Le Tribunal judiciaire de Paris, statuant le 24 septembre 2025, tranche un litige né de l’exécution d’un protocole d’accord mettant fin à un contrat de gestion hôtelière. Le gestionnaire saisit le juge pour obtenir le paiement d’honoraires impayés, tandis que l’exploitant oppose une fin de non-recevoir fondée sur une clause de renonciation à agir. Le tribunal écarte cette fin de non-recevoir et interprète strictement le plafond contractuel des honoraires, condamnant l’exploitant au paiement du solde et d’une clause pénale.
La fin de non-recevoir fondée sur la renonciation à agir
Le tribunal écarte d’abord l’exception d’une renonciation générale à ester en justice. L’exploitant invoquait l’article 3 du protocole, par lequel les parties mettaient fin à tout contentieux lié au contrat initial. Le juge relève que la demande actuelle ne porte pas sur ce contrat antérieur mais sur l’exécution même du protocole. En conséquence, l’article 3 ne trouve pas matière à s’appliquer. Cette solution rappelle que la force obligatoire d’un accord transactionnel ne saurait priver les parties de tout recours en cas d’inexécution. Une renonciation à agir ne peut être présumée et doit s’interpréter restrictivement pour ne pas vider l’accord de son sens.

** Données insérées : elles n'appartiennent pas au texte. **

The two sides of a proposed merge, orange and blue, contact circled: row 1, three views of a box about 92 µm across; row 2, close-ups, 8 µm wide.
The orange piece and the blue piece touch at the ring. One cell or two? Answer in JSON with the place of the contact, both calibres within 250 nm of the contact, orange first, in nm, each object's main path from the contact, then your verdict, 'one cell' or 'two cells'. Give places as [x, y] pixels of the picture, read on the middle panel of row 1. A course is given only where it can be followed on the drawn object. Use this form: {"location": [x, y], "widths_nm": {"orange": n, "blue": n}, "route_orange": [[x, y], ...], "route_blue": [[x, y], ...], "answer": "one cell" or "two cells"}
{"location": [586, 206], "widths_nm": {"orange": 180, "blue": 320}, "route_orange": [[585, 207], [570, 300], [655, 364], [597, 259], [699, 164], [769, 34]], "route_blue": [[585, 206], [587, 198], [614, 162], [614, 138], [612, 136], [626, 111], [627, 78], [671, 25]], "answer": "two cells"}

La portée de cette analyse est significative en matière transactionnelle. Elle affirme que la saisine du juge reste possible pour contrôler l’exécution de l’accord lui-même. Cette jurisprudence rejoint une position déjà défendue par d’autres juridictions. « Par conséquent, si la transaction a pour effet d’éteindre l’action en justice des parties et de mettre fin au litige, c’est sous réserve de son exécution. » (Tribunal judiciaire de Paris, le 2 juillet 2025, n°25/52622) Le présent jugement en est une parfaite illustration, préservant l’effectivité du principe pacta sunt servanda. Il évite ainsi qu’une clause de règlement global ne devienne un instrument d’impunité pour la partie qui manque à ses engagements.

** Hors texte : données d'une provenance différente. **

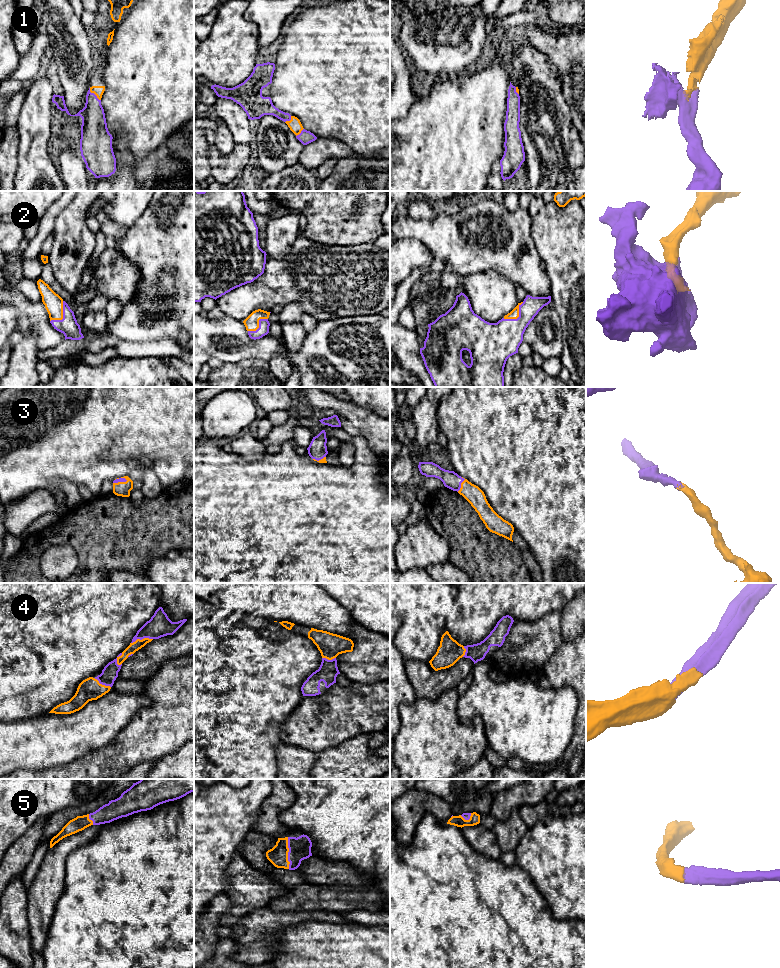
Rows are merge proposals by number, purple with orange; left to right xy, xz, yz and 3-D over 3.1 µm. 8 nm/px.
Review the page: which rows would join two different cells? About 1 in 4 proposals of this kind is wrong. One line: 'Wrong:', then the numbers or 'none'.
Wrong: none

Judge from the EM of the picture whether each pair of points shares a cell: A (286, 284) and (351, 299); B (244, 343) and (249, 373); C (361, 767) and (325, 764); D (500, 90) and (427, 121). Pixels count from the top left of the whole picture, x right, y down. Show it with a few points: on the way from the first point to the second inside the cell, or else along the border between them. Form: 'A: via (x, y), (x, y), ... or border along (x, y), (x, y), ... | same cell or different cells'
A: via (302, 284), (335, 284) | same cell
B: border along (267, 361), (239, 359), (235, 362), (223, 363) | different cells
C: via (352, 767), (334, 767) | same cell
D: via (482, 96), (457, 121), (445, 121) | same cell

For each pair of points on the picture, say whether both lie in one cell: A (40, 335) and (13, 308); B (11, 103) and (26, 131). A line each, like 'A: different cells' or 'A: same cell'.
A: same cell
B: different cells

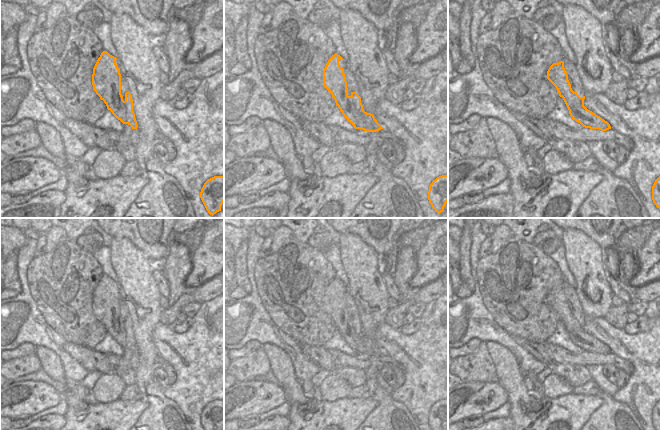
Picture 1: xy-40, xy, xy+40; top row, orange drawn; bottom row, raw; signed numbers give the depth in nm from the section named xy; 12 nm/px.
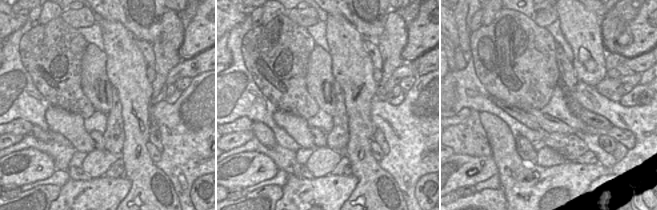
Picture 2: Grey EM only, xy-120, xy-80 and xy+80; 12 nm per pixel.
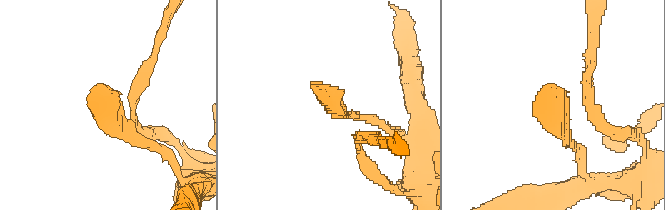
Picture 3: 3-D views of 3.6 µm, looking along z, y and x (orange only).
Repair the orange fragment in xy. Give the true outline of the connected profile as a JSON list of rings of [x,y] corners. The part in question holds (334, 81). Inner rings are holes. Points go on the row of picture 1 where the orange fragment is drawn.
[[[337,53],[328,60],[323,70],[323,86],[331,93],[336,106],[355,129],[368,132],[383,129],[373,114],[364,111],[361,97],[356,92],[348,95],[347,81],[344,69],[340,67],[340,60],[344,59]]]

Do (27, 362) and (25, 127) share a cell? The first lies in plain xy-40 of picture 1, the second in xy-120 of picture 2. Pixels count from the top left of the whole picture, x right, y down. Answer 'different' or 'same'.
different

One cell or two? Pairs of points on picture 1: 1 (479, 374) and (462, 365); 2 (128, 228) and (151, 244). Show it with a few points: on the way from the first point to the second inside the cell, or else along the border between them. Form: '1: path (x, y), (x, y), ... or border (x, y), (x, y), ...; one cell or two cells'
1: path (475, 370), (473, 368), (466, 368); one cell
2: path (134, 228), (145, 238); one cell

L’interprétation stricte d’une clause contractuelle claire et précise
Le tribunal se penche ensuite sur l’interprétation du plafond annuel des honoraires. L’exploitant soutenait que le plafond de 350 000 euros devait être calculé au prorata de la période d’exécution de huit mois. Le gestionnaire invoquait la lettre stricte du contrat. Le juge applique l’article 1192 du code civil, interdisant de dénaturer une clause claire et précise. Il constate que l’article 11 du contrat est clair et prévoit un plafond annuel sans modulation. Le tribunal relève aussi que le protocole d’accord, occasion de renégociation, n’a pas modifié cette disposition. Aucun élément ne démontre une intention commune contraire des parties lors de la conclusion.
La valeur de cette décision réside dans le rappel des principes directeurs de l’interprétation contractuelle. Face à une clause univoque, le juge refuse de substituer sa propre appréciation économique à la volonté des parties. La sécurité juridique et la force obligatoire du contrat en sortent renforcées. Cette rigueur interprétative est d’autant plus marquée que le litige portait sur l’exécution d’un accord de rupture. Le juge considère que le silence du protocole sur ce point confirme l’absence de volonté de renégocier le plafond. La solution consacre ainsi la primauté du texte contractuel sur des considérations d’équité ou de proportionnalité non convenues.